Is your childhood as warm and comforting a place for you as it is for me? Do you sometimes wish, really wish, that you were back there?

I'm sure plenty of us on here, particularly those in their late twenties or older, have been touched by one element or other of the industry of nostalgia. I know I certainly have. And what an industry it has become. Just one glance on Ebay at the toys and games of twenty or thirty years ago and the silly money they often sell for will clearly reveal its popularity. I sold a board game last year, an old Games Workshop affair called Talisman you may have heard of which had been gathering dust in a cupbaord. Some of the cards were damaged which I made very clear in the description - that didn't stop it selling for over £60! No surprise that the buyer, who I met to complete the deal as he was local, was a similar age to me. His mumbled excuse about the kids wanting it didn't wash! I'm not even sure why he felt the need to be embarassed. I wear my 70s/early 80s retrospection on my sleeve. Stormtroopers and Jedi are not an unfamiliar sight on my desk at work. And I don't mind getting the old photos out.

Why does my youth or childhood always seem like a better place though? Is this the same for most people - is this what drives us to buy mauled Star Wars figures, old books we remember from school and stop every time we hear a tune from those days, even though we may not even have liked it much back then. Christ I've even got an Abba CD downstairs and they are definitely not my scene - but I still listen to it.

Thing is I can't say my childhood was particularly spectacular - my sister and I were brought up by my Mum who struggled on her own till she remarried when I was about 11. We didn't have lots of things or have lots of days out and stuff like that. And yet it all seems now like one long adventure. Mostly eternal summer - action man wars with the neighbours and sneaking to my door to read books in the failing light after bed time - with the occasionally exciting winter, building igloos in the back garden, disappearing into snow drifts and Christmas stories of Peter Rabbit. Of course it wasn't all like that but that's how it seems now.

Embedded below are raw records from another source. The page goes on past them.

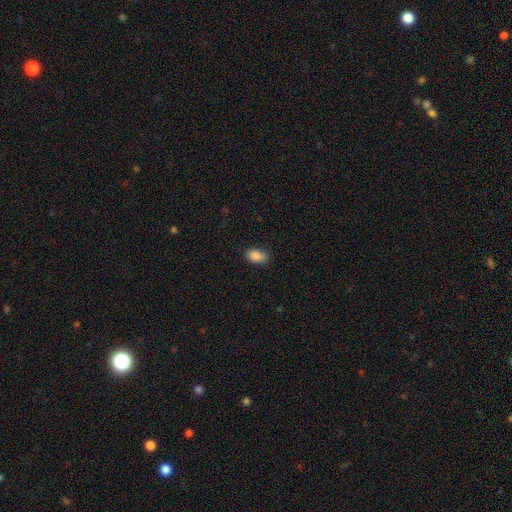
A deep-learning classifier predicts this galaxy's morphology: Smooth or featured? Predicted: smooth (p=0.88). How rounded? Predicted: in between (p=0.90). Merging? Predicted: none (p=0.82).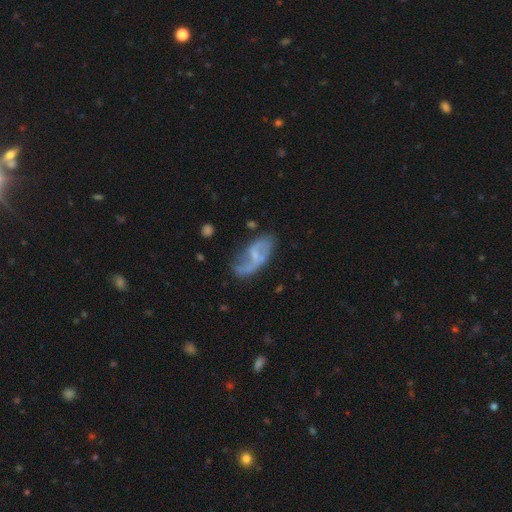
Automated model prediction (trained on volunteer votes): This appears to be a featured or disk galaxy (70%) with a weak bar (48%), 2 (77%) loose (66%) spiral arms (83%) and a small central bulge (49%). Merging: none (55%).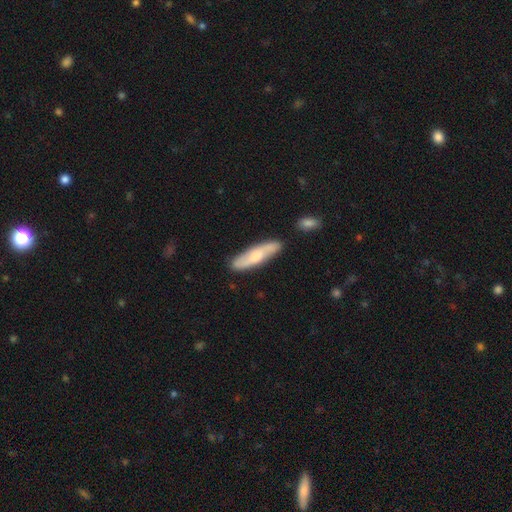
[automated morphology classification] smooth 52%, featured or disk 43%, star or artifact 5%. Down the decision tree: how rounded — cigar-shaped (72%); merging — none (82%).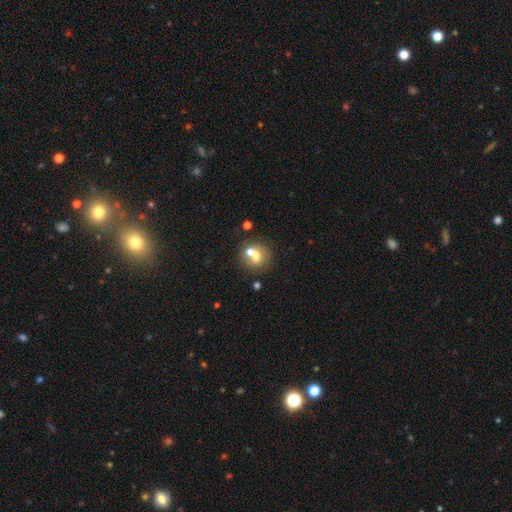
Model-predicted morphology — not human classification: Q: Smooth or featured?
A: smooth (63%); runner-up: featured or disk (25%)
Q: How rounded?
A: round (83%); runner-up: in between (16%)
Q: Merging?
A: none (45%); runner-up: merger (43%)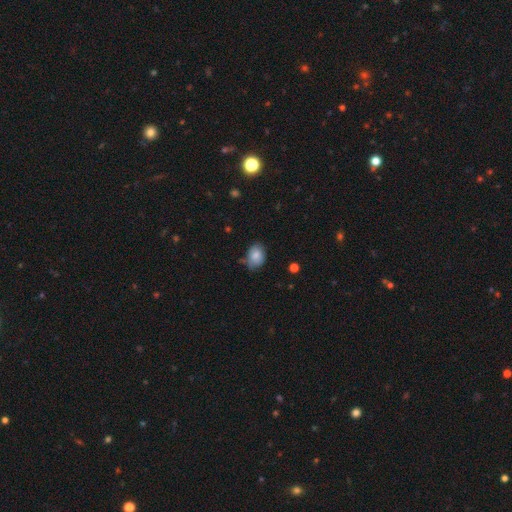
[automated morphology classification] A smooth galaxy with no disk features (81%) that is in between round and cigar-shaped (71%).

Vote fractions:
- Smooth or featured? smooth: 81% / featured or disk: 11% / star or artifact: 8%
- How rounded? in between: 71% / round: 28% / cigar-shaped: 1%
- Merging? none: 65% / minor disturbance: 27% / major disturbance: 5% / merger: 3%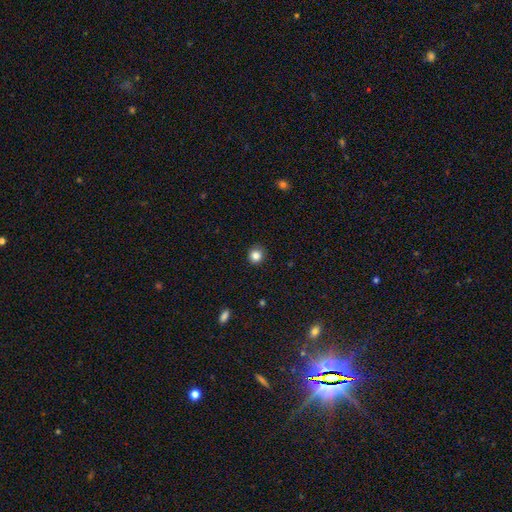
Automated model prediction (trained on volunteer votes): Smooth or featured: smooth — 84% (star or artifact — 11%)
How rounded: round — 91% (in between — 9%)
Merging: none — 89% (minor disturbance — 8%)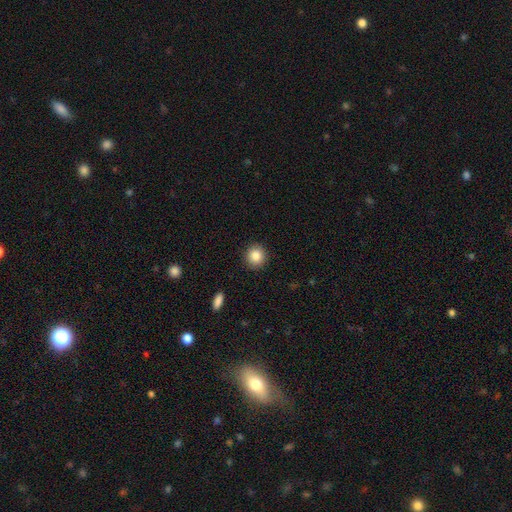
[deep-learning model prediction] Overall: smooth (85%). How rounded: round (91%). Merging: none (91%).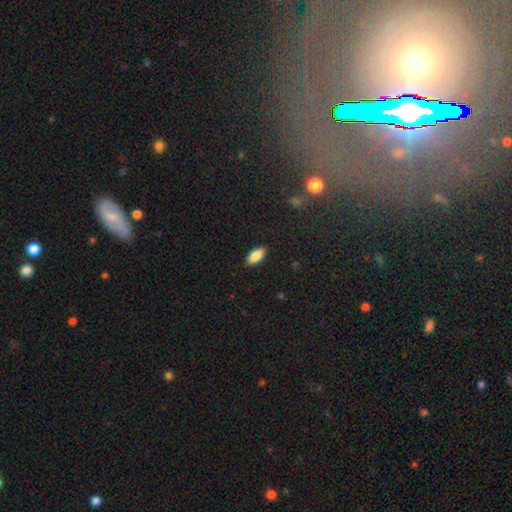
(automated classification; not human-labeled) Morphology: type=smooth (81%); roundness=in between (85%); merging=none (88%).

Is it just the sobering nature of responsibility that makes me want to turn the clock back? The cold truth that actually the world can be a harsh place and now love is so rarely unconditional? That there are people you could not hope to understand, that there is no Santa and maybe there is no-one who listens to your prayers? That, in the words of an early 80s song, one of those I've always loved:

The further we go
And older we grow
The more we know ...

How odd that this and more perhaps results in us reaching, like children for teddy bears, for these objects from our past.

It's kind of comforting to me now that maybe my children will look back on these years of their lives the same way I do mine. Although, at the same time, I kind of hope that they don't need to the way that I do.